Después de conocer la flora adventencia existente en la parcela sobre la que se va a llevar el control de las malas hierbas, y una vez se han elegido los productos y dosis que se van a emplear, conviene enumerar las condiciones en las que se deberían aplicar correctamente los herbicidas como: emplear la dosis recomendada, usar boquillas de tipo abanico plano y 110º, emplear un pulverizador homologado, no aplicar cuando se superen los 22ºC a la sombra, etc.
Apostar por un programa de aplicaciones a dosis reducidas
En este contexto, desde la RAIF recuerdan que numerosos estudios y experiencias han demostrado que para conseguir un control eficaz de las malas hierbas en la remolacha azucarera es necesario realizar un programa de aplicaciones a dosis reducidas. Este programa consiste en la suma de cuatro o cinco aplicaciones herbicidas espaciadas en el tiempo: una en preemergencia y tres o cuatro en postemergencia.
Desde la RAIF aseguran que «la aplicación de preemergencia es indispensable y necesaria para un control satisfactorio de las malas hierbas, ya que elimina una gran parte de ellas, entre un 50% y 70%; además, las malas hierbas que sobreviven germinan con un menor vigor y se desarrollen más lentamente, lo que facilita una mayor eficacia de las aplicaciones de postemergencia».
Al respecto, desde la Junta señalan que «el empleo solo y exclusivo de las aplicaciones de postemergencia suele tener como consecuencia final un deficiente control de las adventicias, así como un incremento de los costes».
Preemergencia
La preemergencia debe realizarse justo después de la siembra, si es posible el mismo día, regándose a continuación, para que se fije o incorpore al suelo y comience a actuar. Los criterios de selección de las materias activas y la dosis del tratamiento preemergente dependen de la flora esperada y de la textura del suelo.
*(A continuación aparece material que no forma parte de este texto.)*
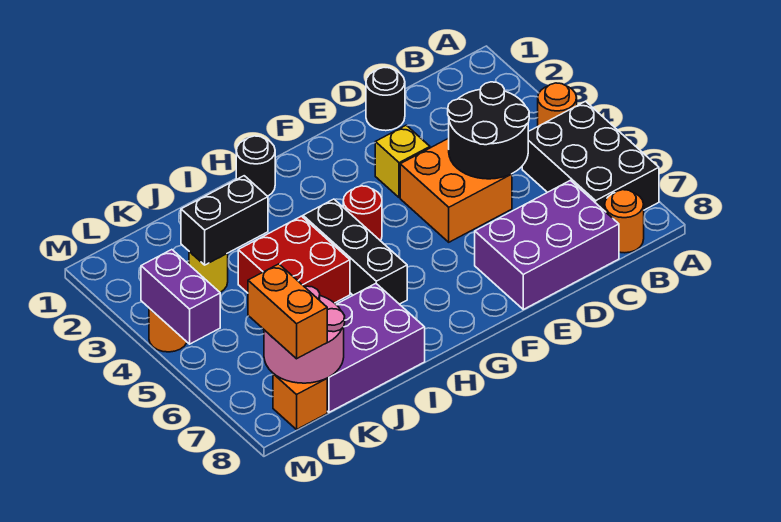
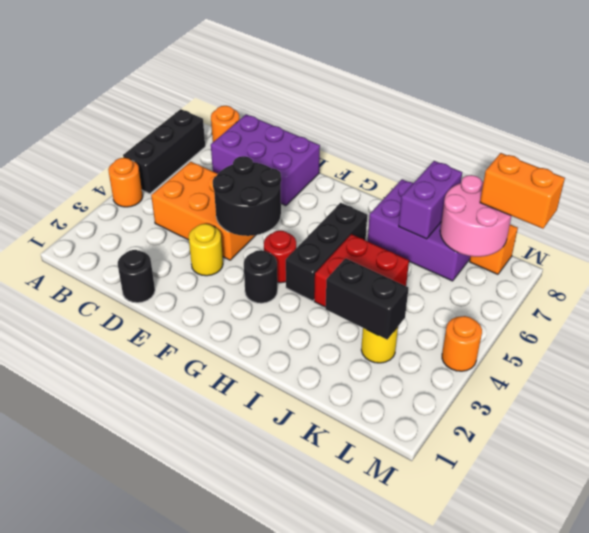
black brick A5:B7 level 1 -> black brick A5:A7 level 1
black round brick C4:D5 level 2 -> black round brick E4:F5 level 2
orange brick D4:E5 level 1 -> orange brick C4:E5 level 1
yellow brick E3 level 1 -> yellow round brick E3 level 1
black round brick H1 level 1 -> black round brick G3 level 1
orange brick L7:L8 level 3 -> orange brick L8:M8 level 3
purple brick M4:M5 level 2 -> purple brick J7:J8 level 2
Los herbicidas utilizados deber ser de un amplio espectro y la dosis de aplicación debe permitir un control satisfactorio sin que se produzca fitotoxicidad en el cultivo. Por ello, la RAIF aconseja realizar una mezcla de dos materias activas con diferentes solubilidad, de modo que se complementen en el modo acción.
La materia activa base puede ser lenacilo y se puede complementar con metamitrona o etofumesato.

En relación a las aplicaciones de postemergencia, se deben realizar a medida que van naciendo las malas hierbas. El intervalo preferente entre aplicaciones está entre ocho y doce días.
¿Cómo controlar la flora emergente?
Además, «es importante realizar las aplicaciones de postemergencia a medida que se va produciendo el nacimiento de las malas hierbas. La finalidad de cada una de las aplicaciones de postemergencia es controlar la flora emergente mediante la acción por contacto y la creación en el suelo de una capa de herbicida con efecto residual contra las malas hierbas que van a pareciendo», afirma la RAIF.
Por último, desde la Junta insisten en que «la primera postemergencia es la más importante y hay que realizarla nada más ver las primeras hierbas, mientras que las aplicaciones posteriores se deben dar una o dos semanas después del cierre de calles, y se deben llevar a cabo, al menos, con la materia activa lenacilo. Además, para garantizar unos buenos resultados se recomienda realizar todas las aplicaciones, dar un ligero riego al día durante cada aplicación, así como realizar nuevas aplicaciones herbicidas en parcelas especialmente problemáticas».